Sur un autre registre un spectre plus large de l’opinion africaine s’émeut d’observer le silence de l’Institut d’émission devant les facéties d’Agences de notation qui se jouent de nos économies, des cohésions nationales et des facteurs d’équilibres en émettant des sentences sans appel. A quoi bon disséquer un risque-pays si c’est pour aggraver le même risque avec pour conséquence, le retrait ou le repli d’investisseurs fondés sur d’autres raisons pour s’installer !
Il y a trois agences qui dominent le marché et imposent leurs vues et leur lecture de la marche du monde. Et pourquoi pas de la cadence ? De vieilles institutions, plus que centenaires, ces Agences influencent négativement la géo-finance mondiale au profit des aires évoluant sous le giron du libéralisme en distribuant bons et mauvais points au gré des examens de solvabilité.
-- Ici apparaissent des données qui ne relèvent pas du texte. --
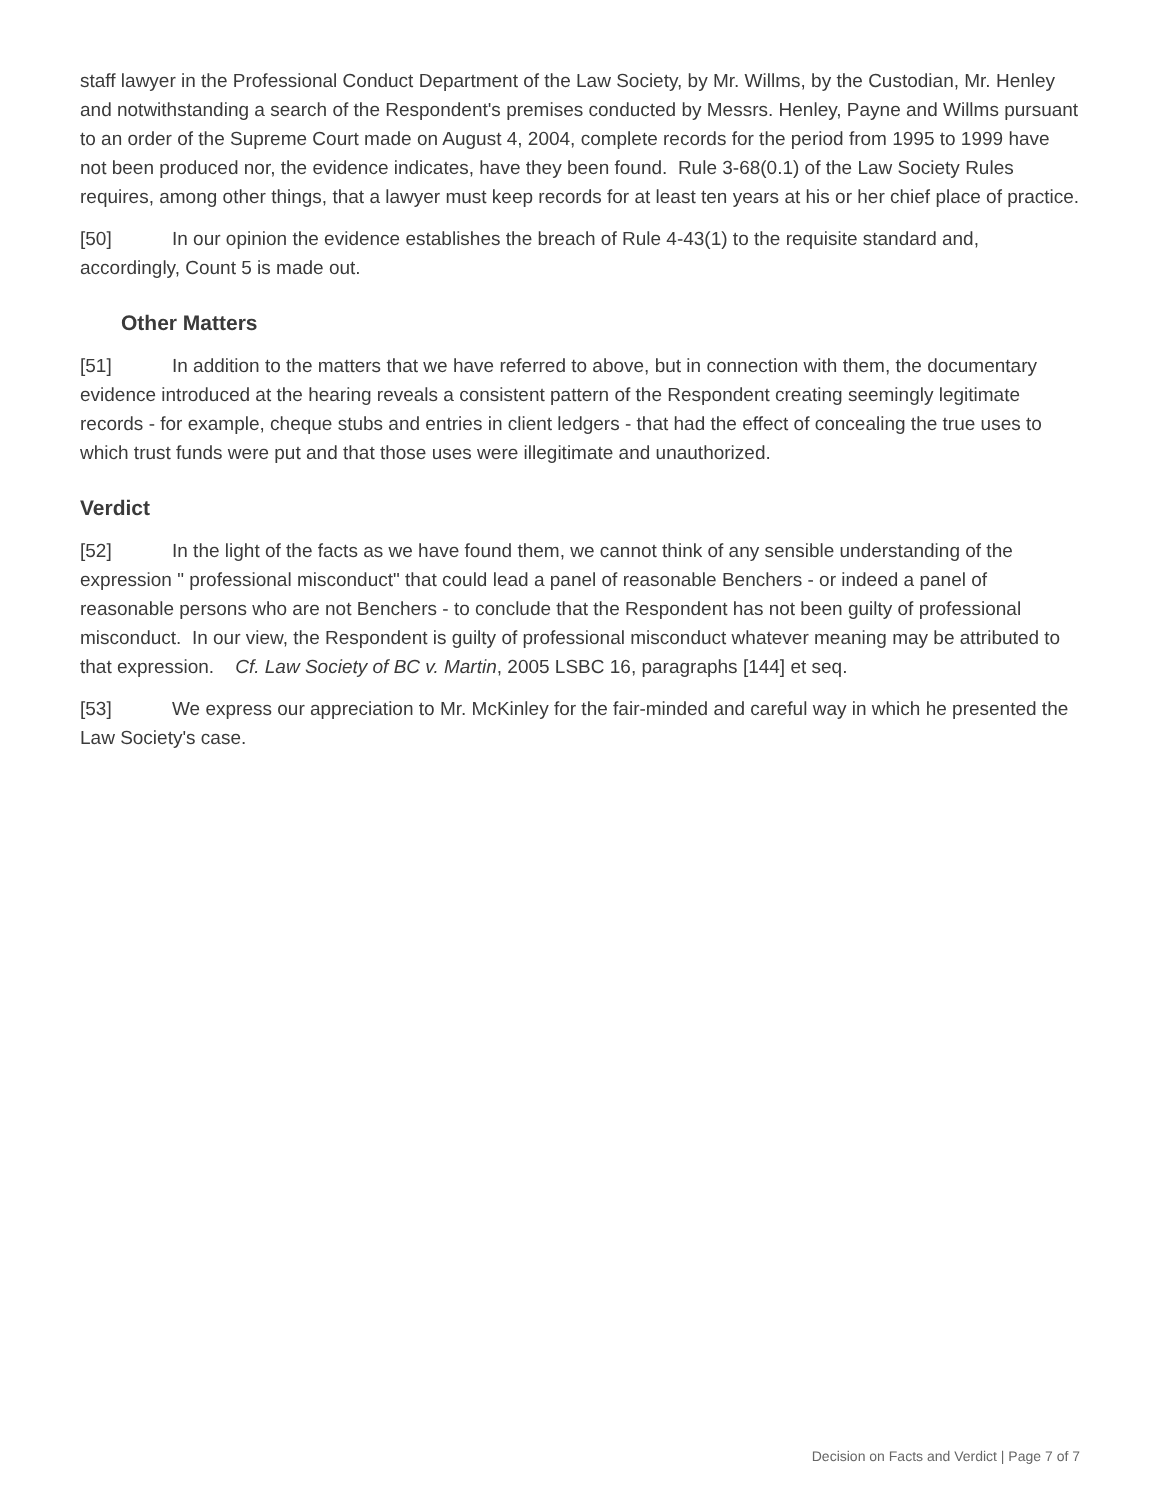staff lawyer in the Professional Conduct Department of the Law Society, by Mr. Willms, by the Custodian, Mr. Henley and notwithstanding a search of the Respondent's premises conducted by Messrs. Henley, Payne and Willms pursuant to an order of the Supreme Court made on August 4, 2004, complete records for the period from 1995 to 1999 have not been produced nor, the evidence indicates, have they been found. Rule 3-68(0.1) of the Law Society Rules requires, among other things, that a lawyer must keep records for at least ten years at his or her chief place of practice.
[50] In our opinion the evidence establishes the breach of Rule 4-43(1) to the requisite standard and, accordingly, Count 5 is made out.
Other Matters
[51] In addition to the matters that we have referred to above, but in connection with them, the documentary evidence introduced at the hearing reveals a consistent pattern of the Respondent creating seemingly legitimate records - for example, cheque stubs and entries in client ledgers - that had the effect of concealing the true uses to which trust funds were put and that those uses were illegitimate and unauthorized.
Verdict
[52] In the light of the facts as we have found them, we cannot think of any sensible understanding of the expression " professional misconduct" that could lead a panel of reasonable Benchers - or indeed a panel of reasonable persons who are not Benchers - to conclude that the Respondent has not been guilty of professional misconduct. In our view, the Respondent is guilty of professional misconduct whatever meaning may be attributed to that expression. Cf. Law Society of BC v. Martin, 2005 LSBC 16, paragraphs [144] et seq.
[53] We express our appreciation to Mr. McKinley for the fair-minded and careful way in which he presented the Law Society's case.
Decision on Facts and Verdict | Page 7 of 7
Une pratique qui n’avait guère cours devient courante maintenant. Car autrefois, ces Agences se rendaient dans les pays à intervalles plus espacés. Ces écarts de périodicité permettaient aux pays de se réajuster, d’apprendre de leurs erreurs, de les corriger au besoin et surtout de rectifier.
Dès lors comment comprendre que Moody’s intervienne presque tous les ans dans les mêmes pays, par les mêmes méthodes, par les mêmes grilles d’analyses en concluant toujours par les mêmes perspectives, pessimistes, apeuranteset rédhibitoires. Elles suscitent l’angoisse et assombrissent les horizons sous le regard accommodant du Fonds monétaire quis’en sert comme d’un bréviaire opérationnel.
Même le caractère sentencieux des alertes des Agences de Notation n’est assujetti à aucune circonspection avant d’agir. Ni prudence. Ni patience. Mais empressement à jeter le trouble en accablant confusément les dirigeants des pays du sud qui ne trouvent grâce à leurs yeux.